Wait…they’re selling…fashionable shopping bags?
@Crow: grow a moustache for November or get a blue wristband. With your line of thinking, what about tobacco, obesity, or alcohol abuse awareness? They are, afterall, the leading causes of preventable deaths. My point here is just because some people are trying to do something for a change, doesn’t mean that they are trying to take away from other causes. Instead, why not just keep things positive? If you can’t do that, then as a male reader of HER, I’d like to kindly ask you to take your negativity somewhere else where you can troll out with like-minded individuals.
“Prostate cancer for a man is far worse than breast cancer”
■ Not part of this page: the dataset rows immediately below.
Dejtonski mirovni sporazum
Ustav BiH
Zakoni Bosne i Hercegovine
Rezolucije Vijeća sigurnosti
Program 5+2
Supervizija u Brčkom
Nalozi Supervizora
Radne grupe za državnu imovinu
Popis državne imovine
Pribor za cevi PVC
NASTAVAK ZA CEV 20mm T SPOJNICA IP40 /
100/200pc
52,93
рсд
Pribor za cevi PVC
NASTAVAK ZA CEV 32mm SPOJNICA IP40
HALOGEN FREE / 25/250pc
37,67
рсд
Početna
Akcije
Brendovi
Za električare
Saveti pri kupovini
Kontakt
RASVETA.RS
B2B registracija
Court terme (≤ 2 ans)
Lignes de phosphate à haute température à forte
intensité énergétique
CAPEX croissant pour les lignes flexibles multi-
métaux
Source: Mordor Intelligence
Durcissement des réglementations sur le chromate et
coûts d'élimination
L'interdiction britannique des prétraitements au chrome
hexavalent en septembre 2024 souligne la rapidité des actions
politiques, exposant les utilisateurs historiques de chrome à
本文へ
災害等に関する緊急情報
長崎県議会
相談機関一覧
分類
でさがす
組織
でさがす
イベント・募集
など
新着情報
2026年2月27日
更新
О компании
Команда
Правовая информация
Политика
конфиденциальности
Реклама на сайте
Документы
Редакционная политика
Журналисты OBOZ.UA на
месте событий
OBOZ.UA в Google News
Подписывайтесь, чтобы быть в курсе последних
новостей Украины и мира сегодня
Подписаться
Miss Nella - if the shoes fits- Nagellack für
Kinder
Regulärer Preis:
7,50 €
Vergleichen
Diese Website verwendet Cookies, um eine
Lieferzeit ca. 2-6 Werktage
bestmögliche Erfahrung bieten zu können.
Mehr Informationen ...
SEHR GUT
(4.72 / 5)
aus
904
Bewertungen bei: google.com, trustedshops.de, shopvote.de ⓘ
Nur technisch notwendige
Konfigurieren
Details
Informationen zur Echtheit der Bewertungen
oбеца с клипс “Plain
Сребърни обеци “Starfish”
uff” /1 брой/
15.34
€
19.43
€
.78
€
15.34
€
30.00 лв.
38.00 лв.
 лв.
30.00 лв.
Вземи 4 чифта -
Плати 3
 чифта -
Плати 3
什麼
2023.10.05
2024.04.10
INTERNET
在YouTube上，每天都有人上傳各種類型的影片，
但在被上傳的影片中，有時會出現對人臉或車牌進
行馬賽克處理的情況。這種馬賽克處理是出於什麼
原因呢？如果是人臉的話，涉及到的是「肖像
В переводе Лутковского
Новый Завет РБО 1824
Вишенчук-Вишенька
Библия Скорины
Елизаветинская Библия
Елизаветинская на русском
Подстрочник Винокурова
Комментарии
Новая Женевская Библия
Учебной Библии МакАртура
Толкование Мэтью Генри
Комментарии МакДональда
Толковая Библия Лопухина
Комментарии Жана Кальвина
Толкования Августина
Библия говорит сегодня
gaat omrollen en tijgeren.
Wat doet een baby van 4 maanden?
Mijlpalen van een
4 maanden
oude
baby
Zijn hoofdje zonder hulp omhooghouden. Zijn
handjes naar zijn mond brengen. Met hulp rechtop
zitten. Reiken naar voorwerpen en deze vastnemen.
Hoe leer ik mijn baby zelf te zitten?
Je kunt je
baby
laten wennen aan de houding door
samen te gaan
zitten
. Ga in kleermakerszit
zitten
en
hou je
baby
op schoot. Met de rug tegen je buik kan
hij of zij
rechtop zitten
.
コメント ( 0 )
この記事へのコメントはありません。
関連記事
Why don’t you go tell that to my mother. She’s 6 feet underground dead and buried and gone because of breast cancer. At age 63 no less. I never dreamed I’d never see my mother again in my mid 40’s.
And it doesn’t affect men???? MY DAD TOOK CARE OF HER 24/7 SO SHE DIDN’T HAVE TO SPEND HER LAST DAYS IN AN INSTITUTION. He kept her in the living room of the house I grew up in on a hospital bed and stayed by her side day and night and he held her hand when she finally left this world.
So why don’t you talk with my dad about how it didn’t affect him. Pfft.
I’ll buy a bag if you go back to green. You’ve completely removed my ability to browse this site at work. Someone catches me reading a pink blog, and I’m going to have to find a new job or face torment on a daily basis.
Or are you trying to scare away the last of your (straight) male readers?